Text section: Begin

Share this Job

Engineering Manager, Cloud Reliability-SRE (remote)

Date:  Nov 15, 2021
Location: 

remote, MA, US, remote

Company Name:  EBSCO Information Services

EBSCO Information Services (EIS) provides a complete and optimized research solution comprised of e-journals, e-books, and research databases — all combined with the most powerful discovery service to support the information needs and maximize the research experience of our end-users. Headquartered in Ipswich, MA, EIS employs more than 3,300 people worldwide. We are the leader in our field due to our cutting-edge technology, forward-thinking philosophy, and top-notch workforce. EIS, a division of EBSCO Industries Inc., based in Birmingham, AL, is ranked in the top 200 of the nation’s largest, privately held corporations according to Forbes magazine. EBSCO is a company that will motivate you, inspire you, and allow you to grow. We are looking for the best. If you are too, we encourage you to explore our unique opportunities.

Cloud Reliability Engineering Manager (SRE)

As the Cloud Reliability Engineering Manager, you will play a key role in helping EBSCO become a cloud first company. You will provide our internal engineering teams the support and resources to learn and adopt reliability engineering best practices for cloud-based workloads which operate in AWS.  The Cloud Reliability Engineering Team is responsible for providing Incident Management and Reliability Engineering Consultation across the organization as well as providing troubleshooting assistance on high-impact incidents which the application teams are unable solve.

 What you’ll do

  • Provide thought leadership to the evolution of reliability engineering at EBSCO.

Text section: End

• [Task objective]:
Reproduce the job posting without changes, starting at the words "EBSCO Information Services (EIS)" and stopping after "our unique opportunities.".

Information supplied: Begin

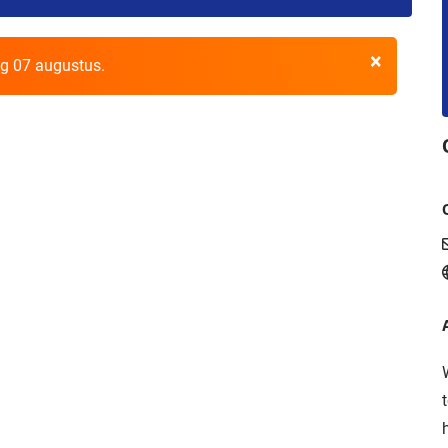
×
dag 07 augustus.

Information supplied: End

• [Result for this exercise]:
EBSCO Information Services (EIS) provides a complete and optimized research solution comprised of e-journals, e-books, and research databases — all combined with the most powerful discovery service to support the information needs and maximize the research experience of our end-users. Headquartered in Ipswich, MA, EIS employs more than 3,300 people worldwide. We are the leader in our field due to our cutting-edge technology, forward-thinking philosophy, and top-notch workforce. EIS, a division of EBSCO Industries Inc., based in Birmingham, AL, is ranked in the top 200 of the nation’s largest, privately held corporations according to Forbes magazine. EBSCO is a company that will motivate you, inspire you, and allow you to grow. We are looking for the best. If you are too, we encourage you to explore our unique opportunities.